Esboçamos brevemente poucos aspectos sobre o problema da compreensão e da linguagem com intuito de apenas salientar de maneira bastante introdutória toda a complexidade do problema com que o hermeneuta está envolto. A seguir apontamos alguns pouco aspectos da hermenêutica geral de Schleiermacher com a pretensão de explicitar um dos aspectos fundamentais de sua teoria, a saber, a primazia dada ao contexto do proferimento. Obviamente, muito mais pode ser explorado e analisado na construção do filósofo, mas coube neste breve trabalho apenas demonstrar, ainda que de forma bastante rasa, um pouco da imensa contribuição do pensador para a filosofia contemporânea, bem como, outras áreas.


Bibliografia

BRAIDA, C. R. Filosofia e Linguagem. Florianópolis: Rocca Brayde, 2012.

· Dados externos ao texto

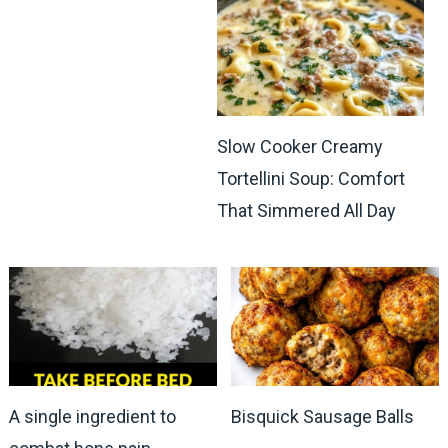
Slow Cooker Creamy
Tortellini Soup: Comfort
That Simmered All Day
A single ingredient to
Bisquick Sausage Balls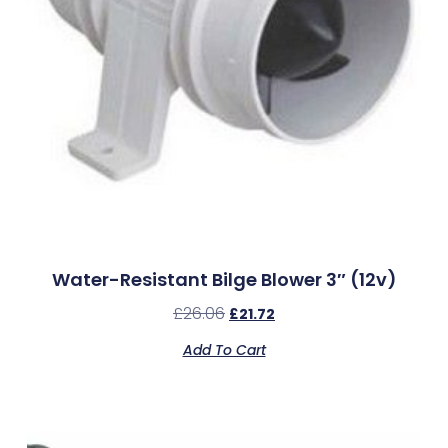
Water-Resistant Bilge Blower 3″ (12v)
£
26.06
£
21.72
Add To Cart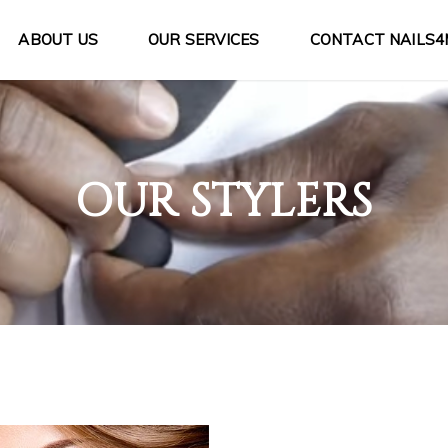
ABOUT US
OUR SERVICES
CONTACT NAILS4
OUR STYLERS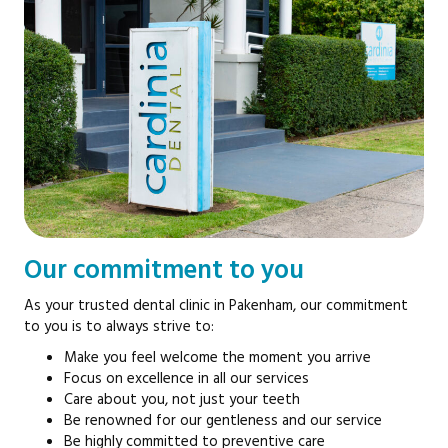
Our commitment to you
As your trusted dental clinic in Pakenham, our commitment
to you is to always strive to:
Make you feel welcome the moment you arrive
Focus on excellence in all our services
Care about you, not just your teeth
Be renowned for our gentleness and our service
Be highly committed to preventive care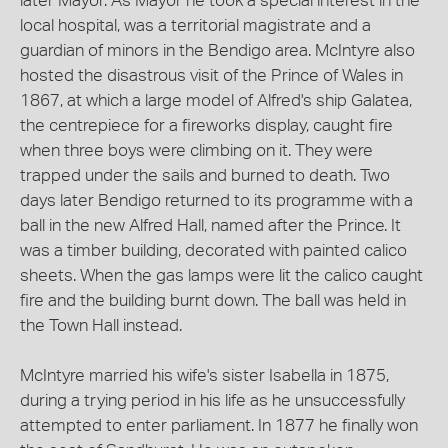
later Mayor. As Mayor he took a special interest in the
local hospital, was a territorial magistrate and a
guardian of minors in the Bendigo area. McIntyre also
hosted the disastrous visit of the Prince of Wales in
1867, at which a large model of Alfred's ship Galatea,
the centrepiece for a fireworks display, caught fire
when three boys were climbing on it. They were
trapped under the sails and burned to death. Two
days later Bendigo returned to its programme with a
ball in the new Alfred Hall, named after the Prince. It
was a timber building, decorated with painted calico
sheets. When the gas lamps were lit the calico caught
fire and the building burnt down. The ball was held in
the Town Hall instead.
McIntyre married his wife's sister Isabella in 1875,
during a trying period in his life as he unsuccessfully
attempted to enter parliament. In 1877 he finally won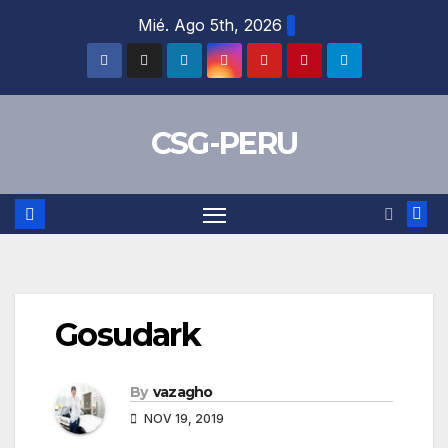
Skip
Mié. Ago 5th, 2026
to
content
CSG-PERU
Gosudark
By
vazagho
NOV 19, 2019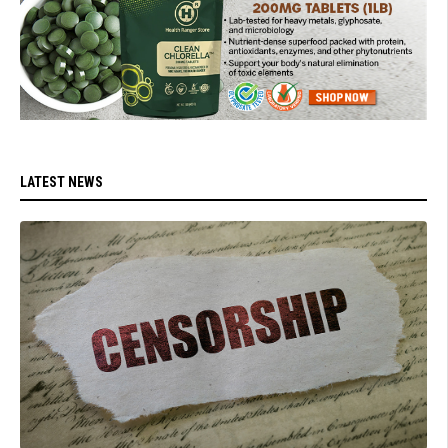
LATEST NEWS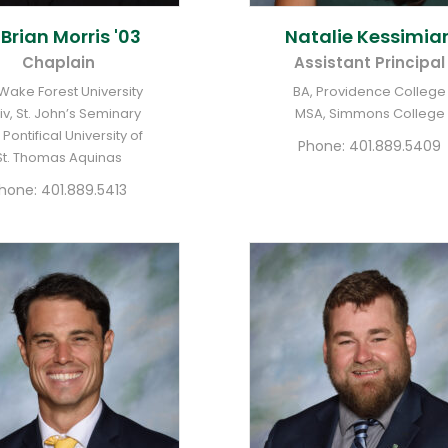
. Brian
Morris '03
Natalie
Kessimia
Chaplain
Assistant Principal
 Wake Forest University
BA, Providence College
iv, St. John’s Seminary
MSA, Simmons College
 Pontifical University of
Phone:
401.889.5409
St. Thomas Aquinas
hone:
401.889.5413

—. Schleiermacher e os fundamentos da hermenêutica. Florianópolis, 1997.

CORETH, E. Questões fundamentais de hermenêutica. Tradução: Carlos Lopes de Matos. São Paulo, SP: EPU, Ed. da Universidade de São Paulo, 1973.

LOCKE, J. Ensaio acerca do entendimento humano. Tradução: Anoar Aiex. São Paulo: V. Civita, 1978.

PEREIRA, V. M. “A hermenêutica de Schleiermacher e a questão da individualidade.” Argumentos, 2012: 242-249.

RICOER, P. Interpretação e ideologias. Tradução: Hilton Japiassú. Rio de Janeiro, RJ: Francisco Alves, 1990.